J&J alone has bought 250 million vials, WSJ has reported previously. Pfizer went to its suppliers early to secure the containers, Ms. Siwik said.

After drugmakers fill the vials, they will turn to logistics providers experienced in handling pharmaceuticals to ship them to distributors or directly to medical providers.

Shipping capacity in question

Logistics operators could be another speed bump. They have struggled at times during the pandemic amid upheaval in demand—particularly for consumer products and medical gear—that has left companies scrambling to find warehousing and transportation space. Airfreight capacity, which will be crucial for moving a vaccine in the early days of distribution, has been hit particularly hard because thousands of passenger flights—which carry goods as well—have been grounded since the pandemic began.

“The logistics industry doesn’t have enough of anything—air capacity, ground handling personnel, specialized equipment—to handle this,” said Neel Jones Shah, executive vice president and global head of airfreight at Flexport, a freight-forwarding company.

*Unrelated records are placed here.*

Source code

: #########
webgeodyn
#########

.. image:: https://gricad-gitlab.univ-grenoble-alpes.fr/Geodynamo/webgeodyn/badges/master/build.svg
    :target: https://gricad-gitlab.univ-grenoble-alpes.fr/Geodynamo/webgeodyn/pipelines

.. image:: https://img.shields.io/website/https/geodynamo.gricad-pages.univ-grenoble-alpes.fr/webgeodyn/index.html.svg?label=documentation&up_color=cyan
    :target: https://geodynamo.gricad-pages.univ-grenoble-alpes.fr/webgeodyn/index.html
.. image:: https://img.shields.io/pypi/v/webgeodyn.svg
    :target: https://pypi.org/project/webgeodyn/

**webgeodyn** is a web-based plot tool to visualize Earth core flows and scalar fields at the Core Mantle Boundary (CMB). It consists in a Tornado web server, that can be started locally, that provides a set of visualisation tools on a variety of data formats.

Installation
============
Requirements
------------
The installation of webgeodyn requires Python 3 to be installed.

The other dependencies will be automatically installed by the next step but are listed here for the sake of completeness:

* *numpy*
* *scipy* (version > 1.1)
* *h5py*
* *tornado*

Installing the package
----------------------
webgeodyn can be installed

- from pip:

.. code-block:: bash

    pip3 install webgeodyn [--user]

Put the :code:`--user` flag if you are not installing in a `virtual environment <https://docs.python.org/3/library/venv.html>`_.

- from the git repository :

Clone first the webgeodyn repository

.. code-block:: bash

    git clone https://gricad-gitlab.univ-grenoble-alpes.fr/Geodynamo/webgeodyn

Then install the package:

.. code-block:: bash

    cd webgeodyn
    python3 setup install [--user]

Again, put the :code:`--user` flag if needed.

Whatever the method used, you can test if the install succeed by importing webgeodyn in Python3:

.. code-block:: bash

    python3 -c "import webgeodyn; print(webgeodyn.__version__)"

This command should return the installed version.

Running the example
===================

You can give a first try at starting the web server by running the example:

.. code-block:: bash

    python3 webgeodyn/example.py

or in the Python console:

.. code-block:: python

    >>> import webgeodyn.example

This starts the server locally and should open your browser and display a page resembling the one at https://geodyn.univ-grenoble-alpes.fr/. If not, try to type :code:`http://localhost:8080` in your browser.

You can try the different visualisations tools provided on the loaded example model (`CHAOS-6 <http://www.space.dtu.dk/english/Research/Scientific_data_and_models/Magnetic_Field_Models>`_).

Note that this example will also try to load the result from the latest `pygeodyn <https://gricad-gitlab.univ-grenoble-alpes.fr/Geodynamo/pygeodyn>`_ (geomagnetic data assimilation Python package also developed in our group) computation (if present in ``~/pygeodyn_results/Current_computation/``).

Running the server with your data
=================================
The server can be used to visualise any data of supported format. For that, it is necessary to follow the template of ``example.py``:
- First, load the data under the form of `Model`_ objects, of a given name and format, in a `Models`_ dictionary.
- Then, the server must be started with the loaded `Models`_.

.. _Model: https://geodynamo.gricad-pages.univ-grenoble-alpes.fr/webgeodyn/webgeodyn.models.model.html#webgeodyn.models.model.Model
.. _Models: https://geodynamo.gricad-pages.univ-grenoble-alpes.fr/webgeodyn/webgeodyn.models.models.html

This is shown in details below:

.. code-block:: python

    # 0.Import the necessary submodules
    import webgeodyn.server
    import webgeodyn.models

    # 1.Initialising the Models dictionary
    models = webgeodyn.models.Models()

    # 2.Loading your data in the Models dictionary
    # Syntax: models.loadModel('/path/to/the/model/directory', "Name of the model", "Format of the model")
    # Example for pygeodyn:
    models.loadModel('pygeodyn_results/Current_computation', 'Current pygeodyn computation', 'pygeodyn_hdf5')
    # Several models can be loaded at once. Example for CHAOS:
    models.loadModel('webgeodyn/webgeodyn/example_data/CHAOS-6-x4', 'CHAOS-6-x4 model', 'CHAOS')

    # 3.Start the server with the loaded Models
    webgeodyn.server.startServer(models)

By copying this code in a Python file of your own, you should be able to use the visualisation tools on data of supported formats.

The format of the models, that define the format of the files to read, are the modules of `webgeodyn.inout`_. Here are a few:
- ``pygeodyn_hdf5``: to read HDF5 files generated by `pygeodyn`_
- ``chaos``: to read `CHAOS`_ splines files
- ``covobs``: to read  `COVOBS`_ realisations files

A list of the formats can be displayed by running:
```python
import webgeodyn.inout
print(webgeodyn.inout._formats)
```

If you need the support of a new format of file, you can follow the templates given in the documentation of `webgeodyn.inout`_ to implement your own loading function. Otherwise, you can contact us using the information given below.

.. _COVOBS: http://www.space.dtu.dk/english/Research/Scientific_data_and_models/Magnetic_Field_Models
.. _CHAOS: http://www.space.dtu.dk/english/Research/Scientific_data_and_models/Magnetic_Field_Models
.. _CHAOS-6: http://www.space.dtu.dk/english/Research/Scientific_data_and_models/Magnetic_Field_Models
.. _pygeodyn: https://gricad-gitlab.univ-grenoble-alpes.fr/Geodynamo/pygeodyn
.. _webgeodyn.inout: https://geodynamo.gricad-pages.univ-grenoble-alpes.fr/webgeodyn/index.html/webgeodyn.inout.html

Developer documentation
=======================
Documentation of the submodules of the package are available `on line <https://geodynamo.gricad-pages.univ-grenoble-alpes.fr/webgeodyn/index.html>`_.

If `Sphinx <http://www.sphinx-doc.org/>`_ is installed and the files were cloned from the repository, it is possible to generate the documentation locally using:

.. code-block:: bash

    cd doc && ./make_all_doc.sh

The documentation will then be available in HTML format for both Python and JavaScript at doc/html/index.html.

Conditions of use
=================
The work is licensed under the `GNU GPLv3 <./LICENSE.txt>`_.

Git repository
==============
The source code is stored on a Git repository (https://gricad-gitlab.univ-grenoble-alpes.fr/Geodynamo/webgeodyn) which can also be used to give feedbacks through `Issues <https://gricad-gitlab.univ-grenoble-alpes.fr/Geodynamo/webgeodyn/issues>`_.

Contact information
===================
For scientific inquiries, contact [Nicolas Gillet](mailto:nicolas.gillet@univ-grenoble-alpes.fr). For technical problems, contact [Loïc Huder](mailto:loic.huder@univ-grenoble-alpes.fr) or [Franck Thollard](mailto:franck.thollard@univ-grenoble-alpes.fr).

“No one company can own the end-to-end vaccine supply chain. Collaboration will be critical,” Mr. Shah said.

Throughout transportation, pharmaceutical companies and logistics providers will need to ensure doses are kept in a very tight temperature range to prevent the vaccine from becoming ineffective. That requires the use of specialized refrigerated containers and handling procedures at all times.

The drugmakers also need contingency plans in place in case all the preparations fall through.

“There’s storms, the plane doesn’t get off the ground, the truck gets involved in an accident,” said Mark Capofari, a supply-chain management lecturer at Penn State Lehigh Valley. “What plans do we have in place to get that product to put it back into cold storage?”

Drug makers will even need to be on guard against criminal groups that target high-value pharmaceutical goods, said William McLaury, an associate professor of supply-chain management at Rutgers Business School.

Finally, companies will have to be ready to adjust any part of the manufacturing and distribution process as scientists track responses to a vaccine—a process that will be as closely watched as the development of the drug itself, Mr. McLaury said.

“The supply chain is going to have to be on its toes,” he said.